# Problem details
Please count the lines in the listing below that contain the string "filletArc", with case counting, and give only the number.

# Extracted entries
———

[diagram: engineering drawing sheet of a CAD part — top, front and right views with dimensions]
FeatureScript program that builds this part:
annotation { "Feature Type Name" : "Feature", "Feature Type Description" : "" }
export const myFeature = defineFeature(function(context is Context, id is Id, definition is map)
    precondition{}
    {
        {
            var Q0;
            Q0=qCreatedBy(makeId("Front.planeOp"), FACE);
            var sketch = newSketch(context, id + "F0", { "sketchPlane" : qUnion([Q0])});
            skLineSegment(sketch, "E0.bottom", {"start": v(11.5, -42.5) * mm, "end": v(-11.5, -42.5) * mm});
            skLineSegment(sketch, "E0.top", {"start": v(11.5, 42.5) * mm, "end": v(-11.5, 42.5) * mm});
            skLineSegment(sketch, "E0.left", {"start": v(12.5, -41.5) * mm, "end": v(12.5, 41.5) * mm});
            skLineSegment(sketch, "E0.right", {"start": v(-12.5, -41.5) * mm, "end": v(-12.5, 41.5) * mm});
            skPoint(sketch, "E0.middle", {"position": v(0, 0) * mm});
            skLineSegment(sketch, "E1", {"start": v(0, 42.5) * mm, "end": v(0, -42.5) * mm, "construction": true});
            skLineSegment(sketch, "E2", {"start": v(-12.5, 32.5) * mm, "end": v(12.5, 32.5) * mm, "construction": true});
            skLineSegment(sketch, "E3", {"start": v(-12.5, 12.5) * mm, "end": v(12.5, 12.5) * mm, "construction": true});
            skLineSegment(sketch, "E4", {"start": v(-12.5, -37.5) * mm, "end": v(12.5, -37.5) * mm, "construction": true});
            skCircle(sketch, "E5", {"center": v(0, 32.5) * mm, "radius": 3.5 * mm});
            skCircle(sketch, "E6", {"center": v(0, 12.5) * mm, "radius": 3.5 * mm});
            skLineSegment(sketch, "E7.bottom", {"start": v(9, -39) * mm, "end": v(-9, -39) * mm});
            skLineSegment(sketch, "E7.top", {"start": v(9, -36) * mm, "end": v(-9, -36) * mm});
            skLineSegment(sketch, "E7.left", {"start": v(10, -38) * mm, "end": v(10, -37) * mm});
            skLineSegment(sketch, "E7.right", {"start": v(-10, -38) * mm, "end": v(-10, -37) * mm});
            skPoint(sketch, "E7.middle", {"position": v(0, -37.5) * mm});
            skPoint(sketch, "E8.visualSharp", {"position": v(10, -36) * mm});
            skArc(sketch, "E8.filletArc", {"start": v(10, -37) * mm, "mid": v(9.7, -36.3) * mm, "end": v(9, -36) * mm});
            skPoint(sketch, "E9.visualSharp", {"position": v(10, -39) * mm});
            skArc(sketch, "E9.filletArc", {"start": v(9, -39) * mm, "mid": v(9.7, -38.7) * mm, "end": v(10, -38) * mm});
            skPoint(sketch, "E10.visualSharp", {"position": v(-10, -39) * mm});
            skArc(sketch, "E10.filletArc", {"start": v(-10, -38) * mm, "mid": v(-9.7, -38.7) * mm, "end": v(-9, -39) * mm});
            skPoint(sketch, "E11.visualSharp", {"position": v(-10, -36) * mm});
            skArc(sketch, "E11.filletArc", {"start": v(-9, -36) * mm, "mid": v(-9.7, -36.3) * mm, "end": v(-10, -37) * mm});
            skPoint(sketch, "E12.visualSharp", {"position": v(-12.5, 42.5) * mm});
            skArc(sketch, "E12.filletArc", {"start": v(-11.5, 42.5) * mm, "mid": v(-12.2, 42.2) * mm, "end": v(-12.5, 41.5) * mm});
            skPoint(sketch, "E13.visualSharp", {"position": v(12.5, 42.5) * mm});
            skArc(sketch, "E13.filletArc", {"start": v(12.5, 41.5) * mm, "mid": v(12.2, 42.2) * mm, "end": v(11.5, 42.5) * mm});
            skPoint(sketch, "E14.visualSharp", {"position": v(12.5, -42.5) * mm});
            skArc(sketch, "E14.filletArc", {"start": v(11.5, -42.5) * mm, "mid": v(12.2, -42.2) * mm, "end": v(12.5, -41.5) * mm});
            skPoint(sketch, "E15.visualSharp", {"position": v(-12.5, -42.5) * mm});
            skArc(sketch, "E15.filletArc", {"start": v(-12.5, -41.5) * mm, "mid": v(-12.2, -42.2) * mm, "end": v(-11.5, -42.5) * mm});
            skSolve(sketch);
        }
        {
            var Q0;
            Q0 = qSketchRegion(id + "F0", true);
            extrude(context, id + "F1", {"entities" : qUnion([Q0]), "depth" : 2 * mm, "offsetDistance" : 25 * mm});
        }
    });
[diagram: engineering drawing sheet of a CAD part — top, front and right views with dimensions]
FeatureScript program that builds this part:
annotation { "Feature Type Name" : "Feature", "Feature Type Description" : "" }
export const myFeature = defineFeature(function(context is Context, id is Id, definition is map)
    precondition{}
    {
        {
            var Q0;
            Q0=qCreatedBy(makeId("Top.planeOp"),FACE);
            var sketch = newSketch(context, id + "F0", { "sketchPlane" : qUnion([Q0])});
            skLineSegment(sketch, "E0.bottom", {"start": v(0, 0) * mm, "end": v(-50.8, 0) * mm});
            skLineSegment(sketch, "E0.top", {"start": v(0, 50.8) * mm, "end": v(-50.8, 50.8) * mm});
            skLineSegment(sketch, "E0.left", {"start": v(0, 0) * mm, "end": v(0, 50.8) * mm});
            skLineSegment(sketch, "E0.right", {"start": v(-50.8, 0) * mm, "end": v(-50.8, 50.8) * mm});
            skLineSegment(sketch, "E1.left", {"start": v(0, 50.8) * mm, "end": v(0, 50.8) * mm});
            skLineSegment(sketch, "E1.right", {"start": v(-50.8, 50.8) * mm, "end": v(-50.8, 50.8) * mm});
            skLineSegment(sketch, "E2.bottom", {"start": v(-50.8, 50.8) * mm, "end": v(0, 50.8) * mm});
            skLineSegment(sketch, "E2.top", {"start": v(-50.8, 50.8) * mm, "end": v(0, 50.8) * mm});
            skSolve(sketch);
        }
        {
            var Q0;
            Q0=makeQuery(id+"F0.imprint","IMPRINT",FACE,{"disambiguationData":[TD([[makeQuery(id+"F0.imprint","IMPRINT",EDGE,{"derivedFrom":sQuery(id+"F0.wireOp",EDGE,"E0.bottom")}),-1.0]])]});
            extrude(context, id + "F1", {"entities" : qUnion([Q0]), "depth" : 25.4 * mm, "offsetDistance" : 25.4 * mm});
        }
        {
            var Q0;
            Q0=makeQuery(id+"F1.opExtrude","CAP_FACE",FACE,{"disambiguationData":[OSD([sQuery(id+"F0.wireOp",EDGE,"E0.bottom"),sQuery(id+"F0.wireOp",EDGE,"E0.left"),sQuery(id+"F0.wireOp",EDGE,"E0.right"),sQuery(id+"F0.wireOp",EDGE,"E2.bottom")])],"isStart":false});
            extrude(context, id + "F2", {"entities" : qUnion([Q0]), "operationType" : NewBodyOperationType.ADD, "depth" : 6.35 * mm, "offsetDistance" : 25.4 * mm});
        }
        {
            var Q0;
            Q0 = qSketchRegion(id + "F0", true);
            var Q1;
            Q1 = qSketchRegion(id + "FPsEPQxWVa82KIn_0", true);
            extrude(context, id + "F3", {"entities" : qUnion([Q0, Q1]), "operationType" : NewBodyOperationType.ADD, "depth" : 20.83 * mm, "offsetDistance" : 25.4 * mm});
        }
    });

———

# Exercise output
8